I eased the Jeep forward and the tires touched road. My shoulders loosened just a little. There was a house just up ahead. The porch light was on, like they were expecting company. The bare light bulb was not kind. The house was unpainted wood with a rusting tin roof. Its raised porch sagged under the weight of the front seat of a car that was sitting by the screen door. I turned around in the dirt in front of the house that passed for a front yard. It looked like we weren't the first car to do it. There were deep wheel ruts in the powder-dry dirt from years of cars turning in and out.
By the time we got down to the end of the road, the darkness was pure as velvet. I hit the Jeep's high beams, but it was like driving in a tunnel. The world existed only in the light; everything else was blackness.
"I'd give a lot for a few streetlights right now," Larry said.
"Me, too. Help me spot our road. I don't want to drive past it twice."
He leaned forward in his seat, straining against the shoulder belt. "There." He pointed as he spoke. I slowed and turned carefully onto the road. The headlights filled the tunnel of trees. This road was just bare red earth. The dirt rose in a mist around the Jeep. For once I was glad of the drought. Mud would have been a real bitch on a dirt road.
The road was wide enough that if you had nerves of steel, or were driving someone else's car, you could drive two cars abreast. A stream cut across the road, with a ditch at least fifteen feet deep. The bridge was nothing but planks laid across some beams. No rails, no nothing. As the Jeep crept over the bridge, the planks rattled and moved. They weren't nailed in. God.
Larry was staring at the drop, his face pressed against the tinted glass. "This bridge isn't much wider than the car."
"Thank's for telling me, Larry. I'd have never noticed on my own."
"Sorry."
Past the bridge, the road was still wide enough for two cars. I guess if two cars met at the bridge they took turns. There was probably some traffic law to cover it. First car on the left gets to go first, maybe.

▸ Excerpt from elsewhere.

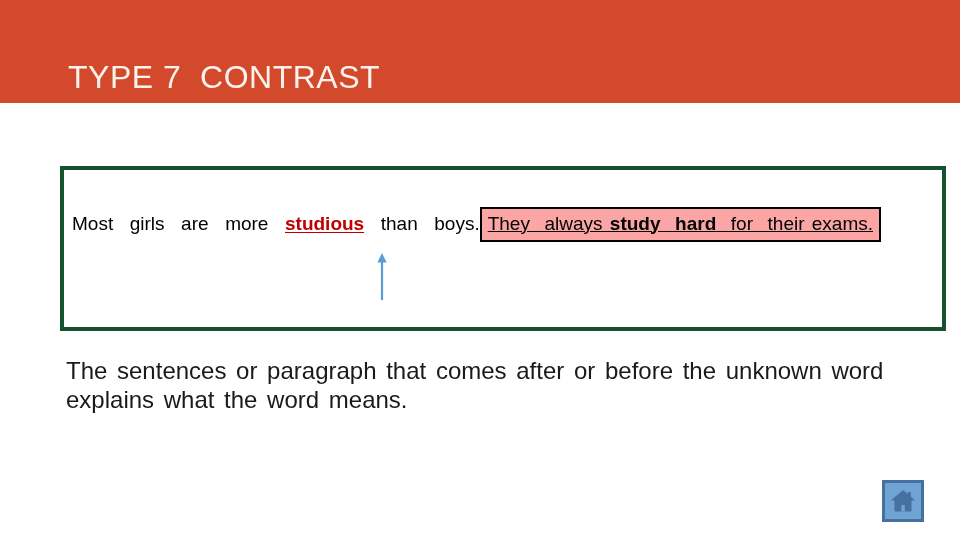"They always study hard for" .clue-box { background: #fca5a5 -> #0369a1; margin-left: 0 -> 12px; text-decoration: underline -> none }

At the crest of the hill, lights showed in the distance. Police lights strobed the darkness like muticolored lightning. They were farther away than they looked. We had two more hills to go up and down before the lights reflected off the bare trees, making them look black and unreal. The road spilled into a wide clearing. A lawn spread up from the road, surrounding a large white house. It was a real house with siding and shutters and a wraparound porch. It was two-storied and edged with neatly trimmed shrubs. The driveway was white gravel, which meant someone had shipped it in. Narcissus edged the driveway in two thick stripes.